LSD is back in microdosin­g form. People use cannabis, which is fine because at least now they don’t burn the kilim, they just swallow a pill and enjoy.

“Clearing encampment­s is a colonial process,” one religionis­t stated, as if Canadians haven’t consented to live together governed by laws. Indigenous people have the right to complain about “settlers” but white people using it as a pejorative sounds a bit “Don’t trust anyone over 30,” a Sixties remark that faded when hippies aged out.

One man being taken from the Lamport encampment was charmingly candid as he talked to a Star reporter about living in shelters. “I just don’t like staying there,” he said. “A lot of characters there, a lot of bad characters.
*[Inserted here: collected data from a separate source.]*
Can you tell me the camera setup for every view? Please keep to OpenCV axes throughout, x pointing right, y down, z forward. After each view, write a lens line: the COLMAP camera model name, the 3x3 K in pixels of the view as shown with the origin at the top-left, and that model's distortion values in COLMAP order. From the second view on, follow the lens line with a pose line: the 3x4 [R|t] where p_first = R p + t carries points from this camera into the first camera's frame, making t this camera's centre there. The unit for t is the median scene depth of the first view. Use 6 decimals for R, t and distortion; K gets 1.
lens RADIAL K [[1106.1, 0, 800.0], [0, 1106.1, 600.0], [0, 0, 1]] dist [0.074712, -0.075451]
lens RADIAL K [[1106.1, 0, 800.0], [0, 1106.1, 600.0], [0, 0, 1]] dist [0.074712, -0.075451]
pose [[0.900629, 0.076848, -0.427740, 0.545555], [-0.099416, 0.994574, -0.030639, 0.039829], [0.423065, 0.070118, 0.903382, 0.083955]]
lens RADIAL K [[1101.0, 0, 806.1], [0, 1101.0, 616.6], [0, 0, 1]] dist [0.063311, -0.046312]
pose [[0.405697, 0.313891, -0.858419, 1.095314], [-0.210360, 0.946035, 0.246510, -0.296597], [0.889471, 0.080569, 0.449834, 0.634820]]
Drug dealers. Drug addicts. Myself included, but I’m not like that. And it’s just safer for me here.”

He sounds sensible. Activists sound prescripti­ve.

David Sedaris, 64, wrote it was terrible his generation will die off. Someone has to be alive to remember “who George Raft was, or what hippies smelled like.” I have grown wary of older boomers professing universal love but inflicting social damage in the guise of freedom for all.

Homeless people stuck in tents aren’t emblems. They are people, they are casualties, who deserve every good thing we can give them. That doesn’t include the freedom to live in fear and burn up in the night in a tiny wooden coffin-houselet.